A practical spirituality bids us to look beyond the
confines of dogmatic religion and into natural states of soul in which heightened consciousness and consequent well being emerge just as freely as the unencumbered flow of a Rocky Mountain river. Water is a prime symbol of the sacred feminine. The human psyche, when healthy and attuned, finds its way to the River of Life , that which sustains it and can best be described as feminine and nourishing, soulful.
Breath highlights the quality of an individual’s state of mind. Shallow breathing indicates states that range from mild tension to high anxiety. There is no question that superficial breathing prohibits a quality experience of self, others and life. A person once confided that once they realized how short and quick their breaths were they really began to panic. It was as if the awareness brought to consciousness a fear for soul, so to speak. That is, without breaths that fill us, oxygenate our bodies and minds, we intuitively know that we are losing hold of ourselves.
This person explained it in terms of panic, the Great God Pan inducing a state of hyperarousal to call attention to imbalance within the psyche. Pan’s appearance in situations gives rise to the potential for change by drawing our energies to the sense of crisis and emergency at hand. As we are able to listen to this, then we can begin to wonder why it is that such intensity of emotion is required for us to engage in appropriate self reflection. The individual whom I mentioned was able to arrive at a point of facing what he was attempting to flee in his life. He didn’t want “to be bothered by it”, so became symptomatic, anxious. His symptoms of anxiety abated, breathing became deep and tranquil as he listened to the stirrings of Pan who essentially led him into an interiority, a calm mental realm, in which the sacred feminine was able to once again be experienced as equanimity and contentedness in life.
Pan serves as an intense repository of quickened and potentially transformative energy. As quickly as breath enters the lungs, a flash of inspiration communicates a quickening of perspective, a change of attitude, a new take on situations and people. A soulless ego is an ego bereft of the feminine element that allows inspiration to enter conscious thought. The receptivity that deep and rhythmic breathing signals calls forth the energy from psychic recesses and resources that act to generate change and healing. William James’ assertion that authentic being means knowing, an immediate perception of the nature of a given reality, comes to bear as inspiration from deep repositories of psychic energy brings immediate clarity, insight, to previously conflict ridden situations.
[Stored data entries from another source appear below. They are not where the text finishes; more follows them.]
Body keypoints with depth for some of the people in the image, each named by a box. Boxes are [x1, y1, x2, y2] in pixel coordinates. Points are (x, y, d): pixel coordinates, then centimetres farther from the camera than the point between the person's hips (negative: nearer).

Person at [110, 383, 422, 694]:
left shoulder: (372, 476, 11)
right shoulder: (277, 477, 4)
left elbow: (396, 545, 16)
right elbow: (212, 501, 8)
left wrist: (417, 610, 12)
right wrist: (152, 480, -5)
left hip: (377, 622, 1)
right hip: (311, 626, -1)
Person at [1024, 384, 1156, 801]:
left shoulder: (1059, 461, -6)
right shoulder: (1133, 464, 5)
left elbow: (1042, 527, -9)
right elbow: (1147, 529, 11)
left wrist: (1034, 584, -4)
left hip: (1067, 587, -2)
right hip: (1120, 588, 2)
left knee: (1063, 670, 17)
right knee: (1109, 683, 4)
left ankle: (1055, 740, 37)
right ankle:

A gentleman shared a dream in which out of a gust of wind there appeared a coyote that looked at him quizzically. He awakened frightened, heart palpitating and short of breath. The trickster archetype in the guise of coyote brought a message to him, one that he came to realize as having to do with his responsiveness to the insight and inspiration of the moment. He tended to doubt himself, to second guess his instincts, living a constrained and consequently unhappy life. Quickened energy came in the form of the coyote, another aspect of trickster-pan numinosity, insight into the meaning of the symbol helping to free the gentleman toward a more spontaneous and inspired way of living.
The soul has been described as a vessel full of grace, the ultimate image and experience of the sacred feminine. We know that with each breath that we fully draw into ourselves the soul is nourished, mental faculties made open to heightened consciousness. The sacred feminine embodies that attitude of receptivity to consciousness that is imparted to us in the moment. It is nothing that can be contrived or anything that mental strain can attain; rather, the goddess comes and whispers in our ear what we need to hear at the moment we need to hear it as we cultivate a relaxed and yielded psychic openness.
Dreams, of course open us to the breath, the whisperings of the goddess; but, attention to breath itself can help to create a psychic receptivity that can take us by surprise. Outer events suddenly coming to together once we relax is the work of the goddess behind the scenes. A Nath yoga master once told me that the very atmosphere is charged with energy when a person engages in deep and rhythmic inhalation. Such energy is the energy of Shakti, the goddess of prana, the breath, life force that streams up the spinal column and into the life of the practitioner. Yogis claim that infusions of energy generate siddhis, miraculous powers, in the form of spontaneous healings and unexpected turns of tides in events. Shakti, sacred goddess of breath and the miraculous, is accessed when breathing becomes natural, rhythmic, spirituality an inherent life force that quickens the soul and turns the tide of life events.